The Joint Select Committee on Budget and Appropriations Process Reform was established on February 9, 2018 during the 115th United States Congress under Section 30442 of .

==Members, 115th Congress==

|  | Majority | Minority |
| Senate members | Roy Blunt, Missouri; David Perdue, Georgia; James Lankford, Oklahoma; Joni Ernst, Iowa; | Sheldon Whitehouse, Rhode Island; Brian Schatz, Hawaii; Michael Bennet, Colorado; Mazie Hirono, Hawaii; |
| House members | Steve Womack, Arkansas, Co-Chair; Pete Sessions, Texas; Rob Woodall, Georgia; Jodey Arrington, Texas; | Nita Lowey, New York, Co-Chair; John Yarmuth, Kentucky; Lucille Roybal-Allard, California; Derek Kilmer, Washington; |

== Text ==

=== Sec. 30442. establishment of joint select committee. ===

(a) Establishment of Joint Select Committee.— There is established a joint select committee of Congress to be known as the "Joint Select Committee on Budget and Appropriations Process Reform".

(b) Implementation.—
(1) Goal.— The goal of the joint committee is to reform the budget and appropriations process.
(2) Duties.—
(A) In general.— The joint committee shall provide recommendations and legislative language that will significantly reform the budget and appropriations process.
(B) Report, recommendations, and legislative language.—
(i) In general.— Not later than November 30, 2018, the joint committee shall vote on—
(I) a report that contains a detailed statement of the findings, conclusions, and recommendations of the joint committee; and
(II) proposed legislative language to carry out the recommendations described in subclause (I).
(ii) Approval of report and legislative language.—
(I) In general.— The report of the joint committee and the proposed legislative language described in clause (i) shall only be approved upon receiving the votes of—
(aa) a majority of joint committee members appointed by the Speaker of the House of Representatives and the Majority Leader of the Senate; and
(bb) a majority of joint committee members appointed by the Minority Leader of the House of Representatives and the Minority Leader of the Senate.
(II) Availability.— The text of any report and proposed legislative language shall be publicly available in electronic form at least 24 hours prior to its consideration.
(iii) Additional views.— A member of the joint committee who gives notice of an intention to file supplemental, minority, or additional views at the time of the final joint committee vote on the approval of the report and legislative language under clause (ii) shall be entitled to 2 calendar days after the day of such notice in which to file such views in writing with the co-chairs.

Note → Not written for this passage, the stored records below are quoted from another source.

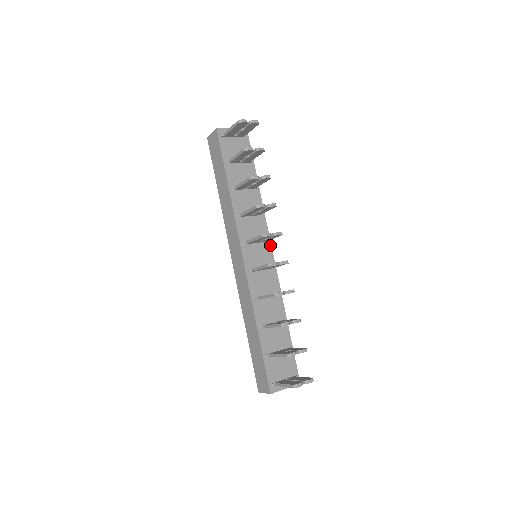
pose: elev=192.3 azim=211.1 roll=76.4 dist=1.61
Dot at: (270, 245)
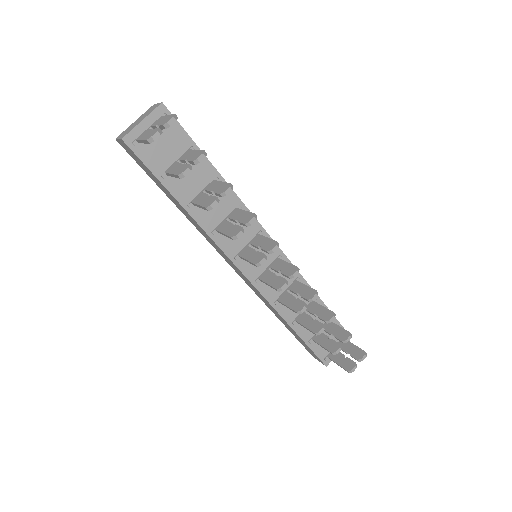
Dot at: (267, 235)
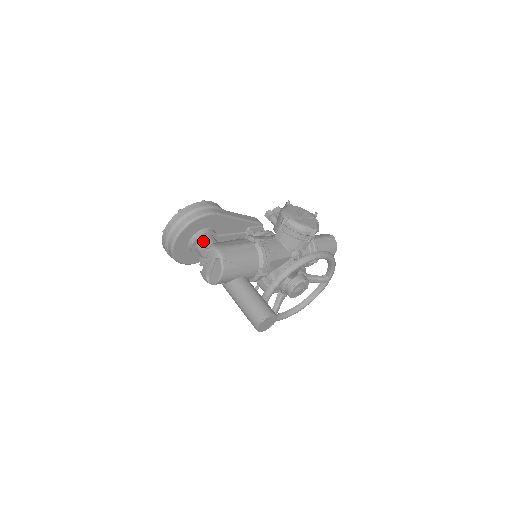
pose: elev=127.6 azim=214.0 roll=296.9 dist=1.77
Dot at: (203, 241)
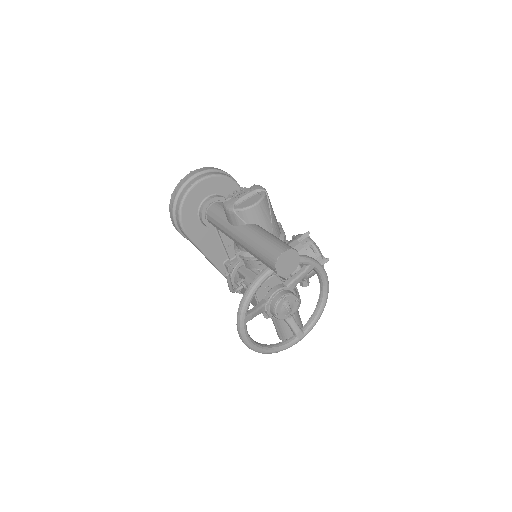
Dot at: occluded
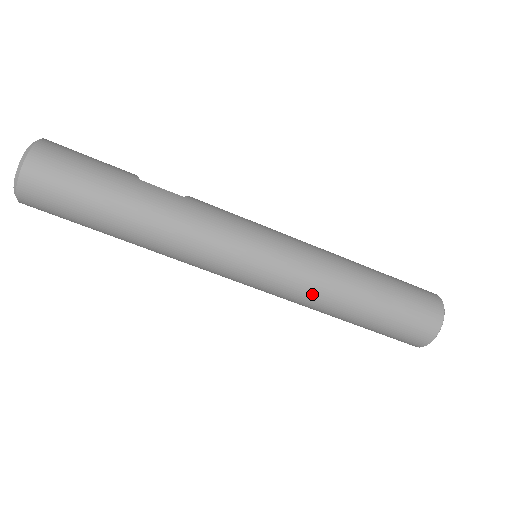
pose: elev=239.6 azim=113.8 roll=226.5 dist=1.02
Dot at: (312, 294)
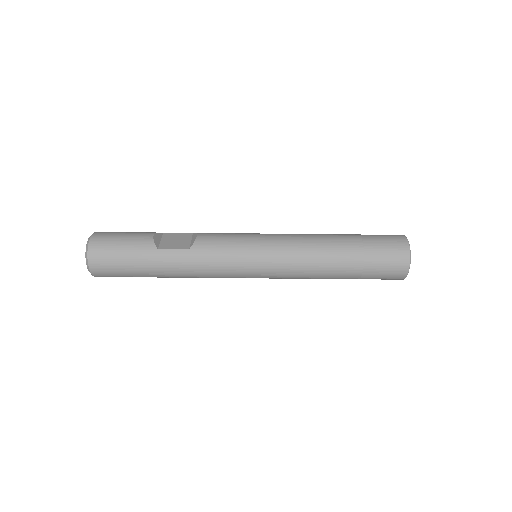
Dot at: (300, 278)
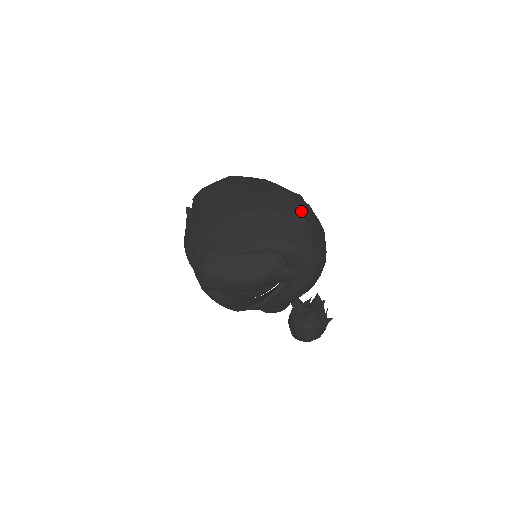
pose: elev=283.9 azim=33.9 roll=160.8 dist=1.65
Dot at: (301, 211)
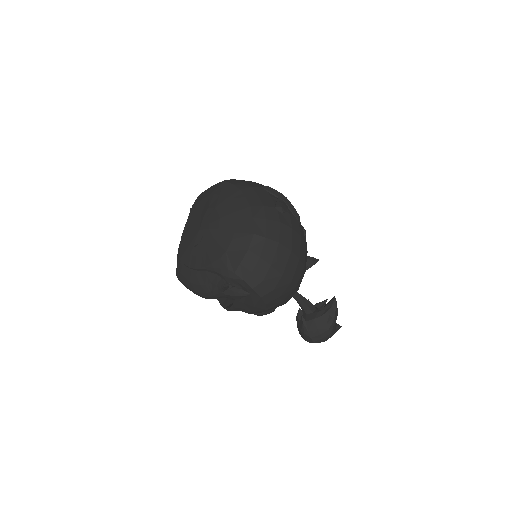
Dot at: (250, 235)
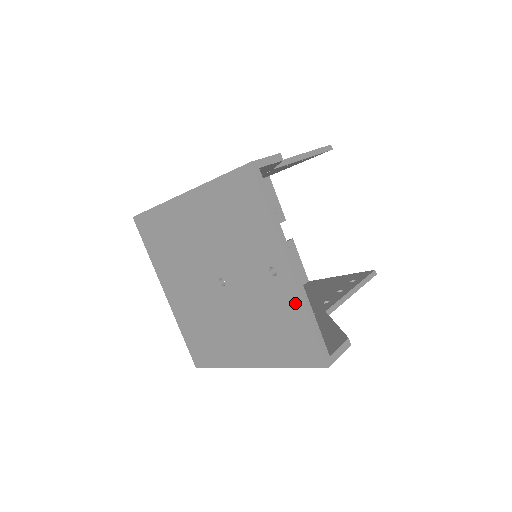
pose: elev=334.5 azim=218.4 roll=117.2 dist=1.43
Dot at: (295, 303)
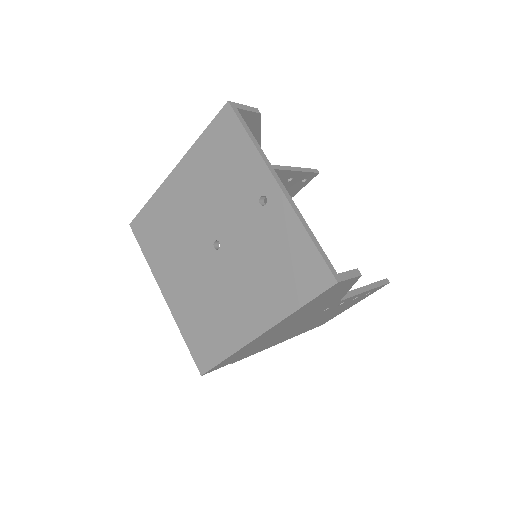
Dot at: (290, 223)
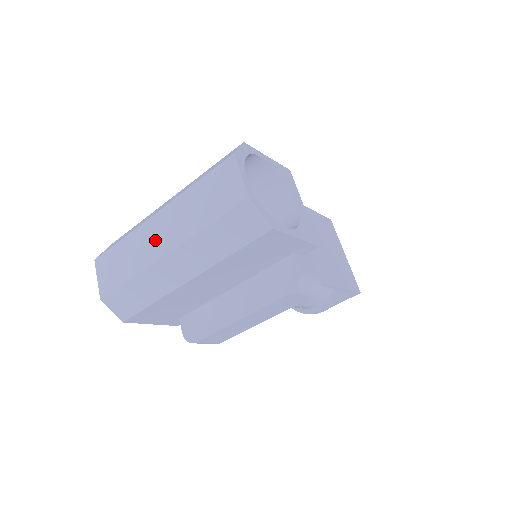
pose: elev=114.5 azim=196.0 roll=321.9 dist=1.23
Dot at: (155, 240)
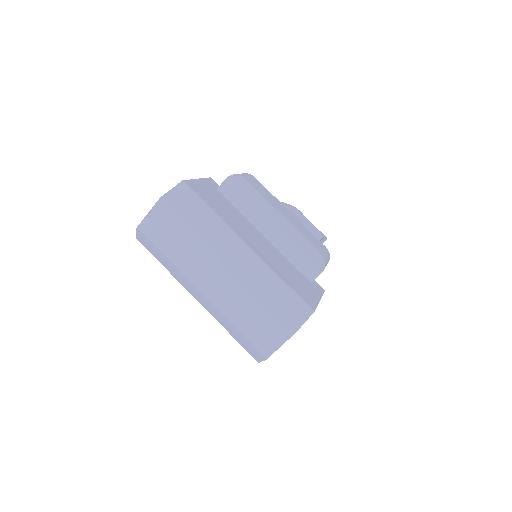
Dot at: (206, 274)
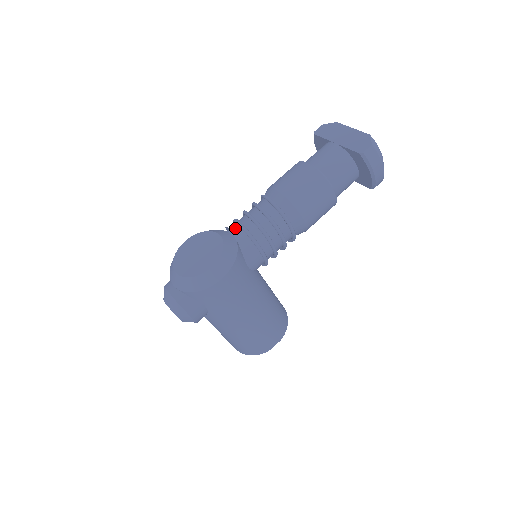
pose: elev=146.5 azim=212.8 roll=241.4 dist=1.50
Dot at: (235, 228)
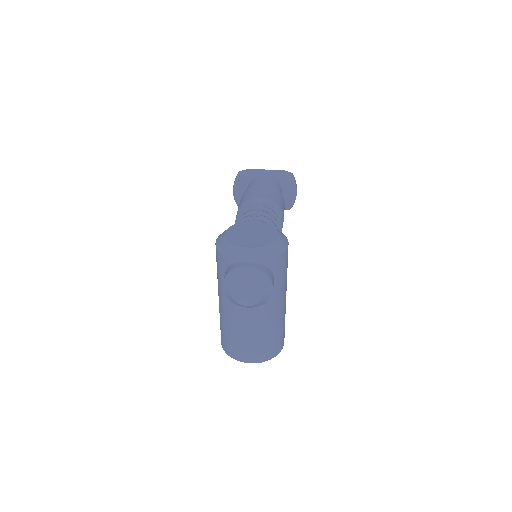
Dot at: occluded
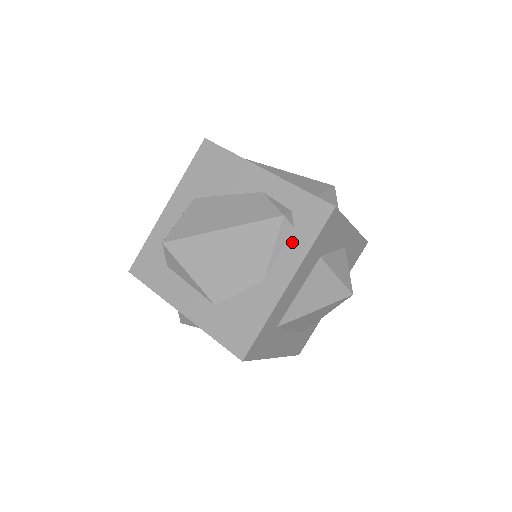
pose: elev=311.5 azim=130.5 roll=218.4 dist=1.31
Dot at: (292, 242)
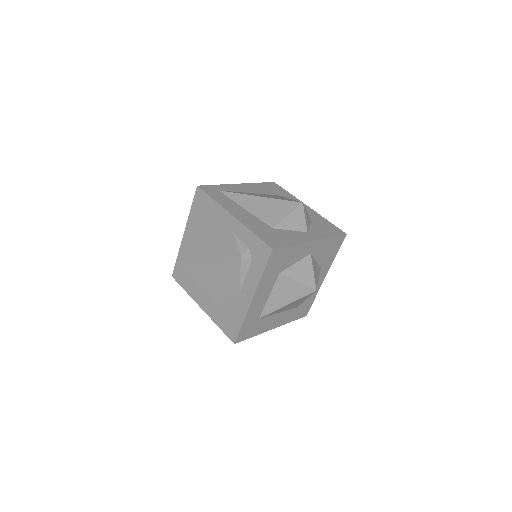
Dot at: (251, 271)
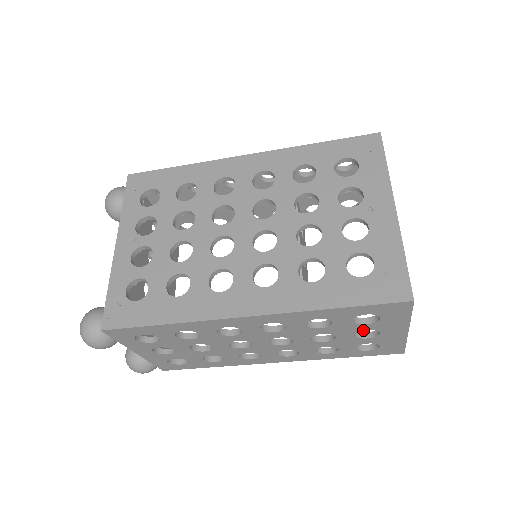
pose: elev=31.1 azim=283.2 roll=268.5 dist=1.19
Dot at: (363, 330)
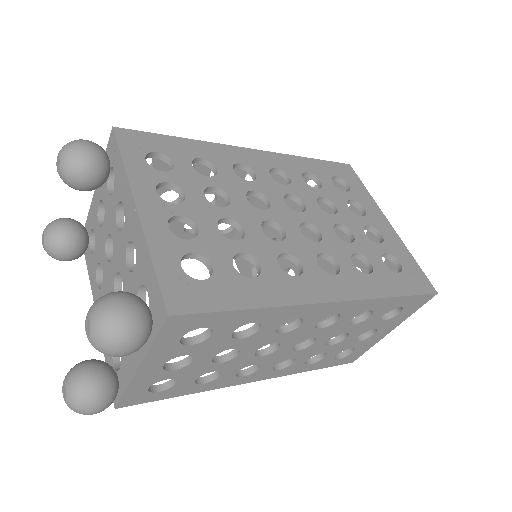
Dot at: occluded
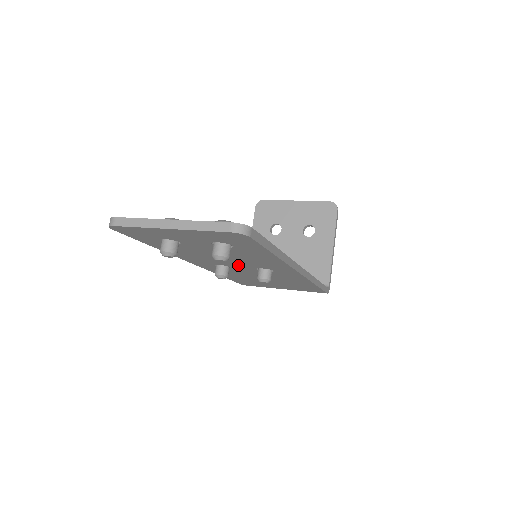
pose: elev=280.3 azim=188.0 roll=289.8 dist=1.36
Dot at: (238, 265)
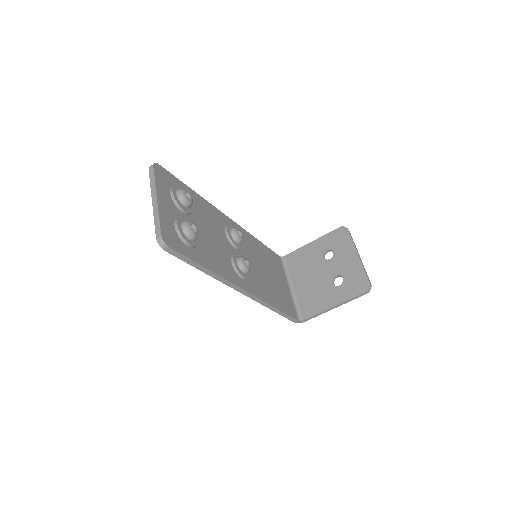
Dot at: occluded
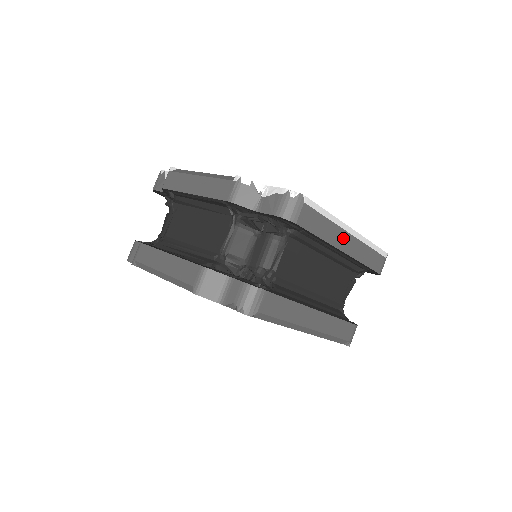
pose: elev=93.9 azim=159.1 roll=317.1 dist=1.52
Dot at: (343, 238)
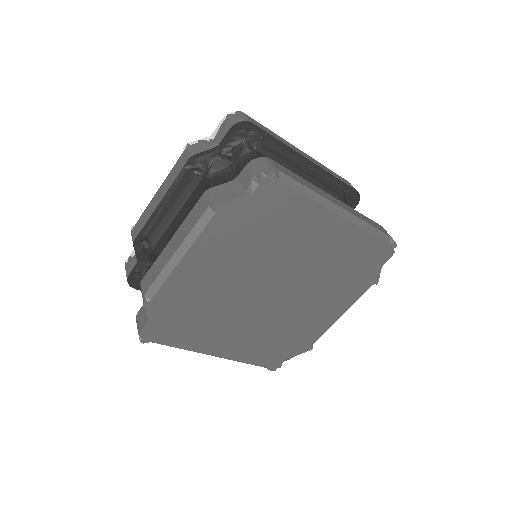
Dot at: (299, 151)
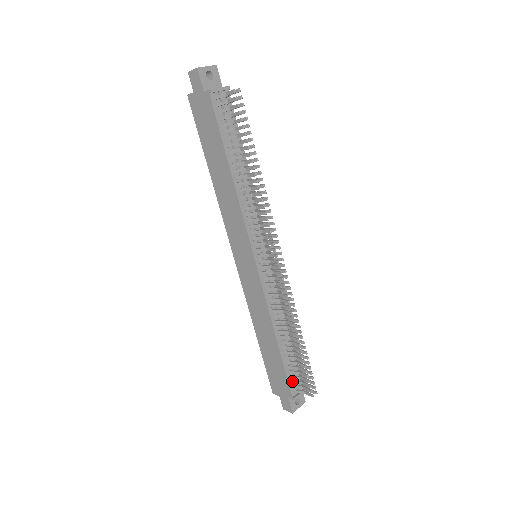
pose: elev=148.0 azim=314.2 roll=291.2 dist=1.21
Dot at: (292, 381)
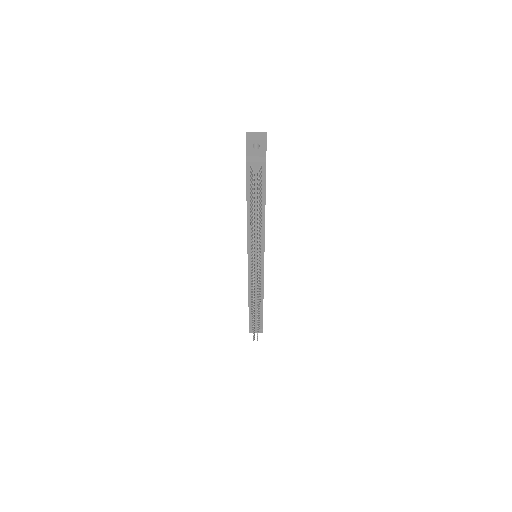
Dot at: (252, 323)
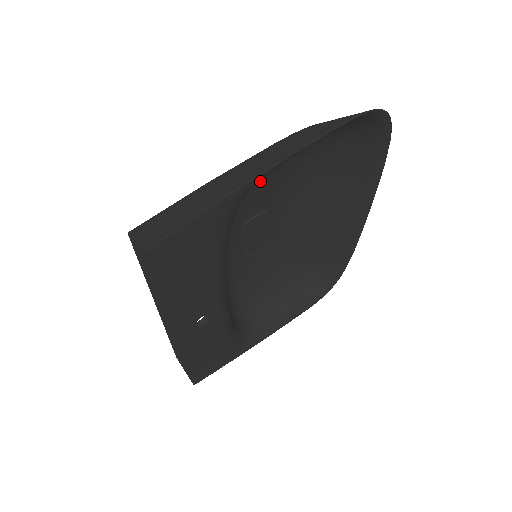
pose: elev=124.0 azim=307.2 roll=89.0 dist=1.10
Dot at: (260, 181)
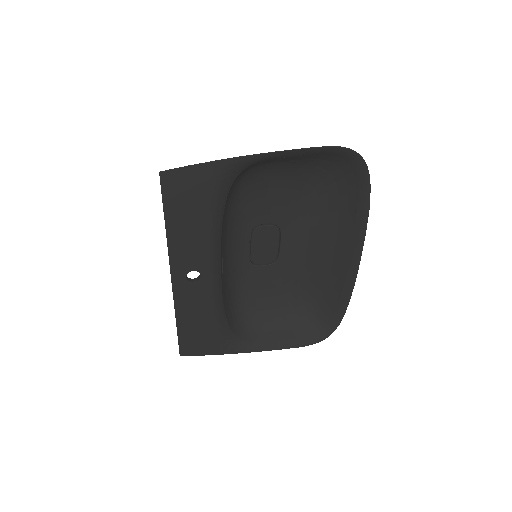
Dot at: (268, 190)
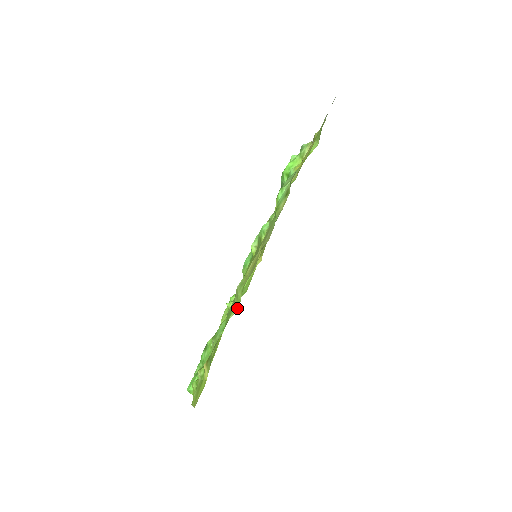
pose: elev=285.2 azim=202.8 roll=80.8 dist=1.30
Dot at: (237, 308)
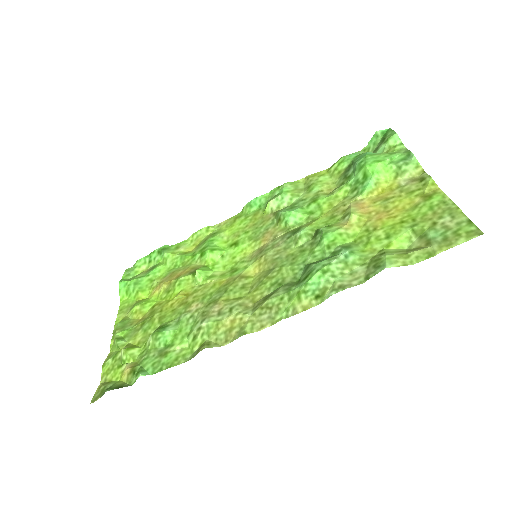
Dot at: (188, 346)
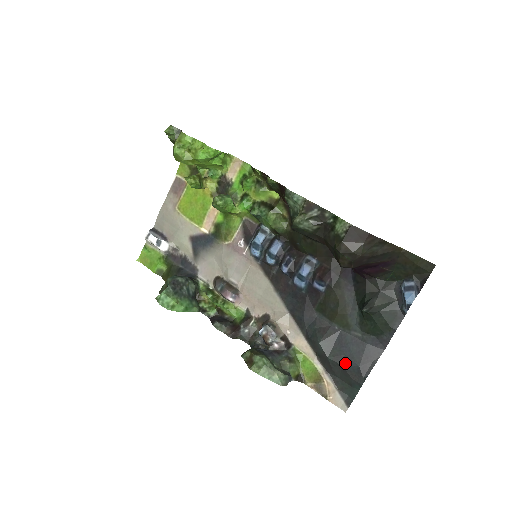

Such views shall then be included in the joint committee report and printed in the same volume, or part thereof, and their inclusion shall be noted on the cover of the report. In the absence of timely notice, the joint committee report may be printed and transmitted immediately without such views.
(iv) Transmission of report and legislative language.—
If the report and legislative language are approved by the joint committee pursuant to clause (ii), the joint committee shall submit the joint committee report and legislative language described in clause (i) to the President, the Vice President, the Speaker of the House of Representatives, and the majority and minority leaders of each House of Congress not later than 15 calendar days after such approval.
(v) Report and legislative language to be made public.— Upon the approval of the joint committee report and legislative language pursuant to clause (ii), the joint committee shall promptly make the full report and legislative language, and a record of any vote, available to the public.
(3) Membership.—
(A) In general.— The joint committee shall be composed of 16 members appointed pursuant to subparagraph (B).
(B) Appointment.— Members of the joint committee shall be appointed as follows:
(i) The Speaker of the House of Representatives shall appoint 4 members from among Members of the House of Representatives.
(ii) The Minority Leader of the House of Representatives shall appoint 4 members from among Members of the House of Representatives.
(iii) The Majority Leader of the Senate shall appoint 4 members from among Members of the Senate.
(iv) The Minority Leader of the Senate shall appoint 4 members from among Members of the Senate.
(C) Co-chairs.— Two of the appointed members of the joint committee will serve as co-chairs. The Speaker of the House of Representatives and the Majority Leader of the Senate shall jointly appoint one co-chair, and the Minority Leader of the House of Representatives and the Minority Leader of the Senate shall jointly appoint the second co-chair. The co-chairs shall be appointed not later than 14 calendar days after the date of enactment of this Act.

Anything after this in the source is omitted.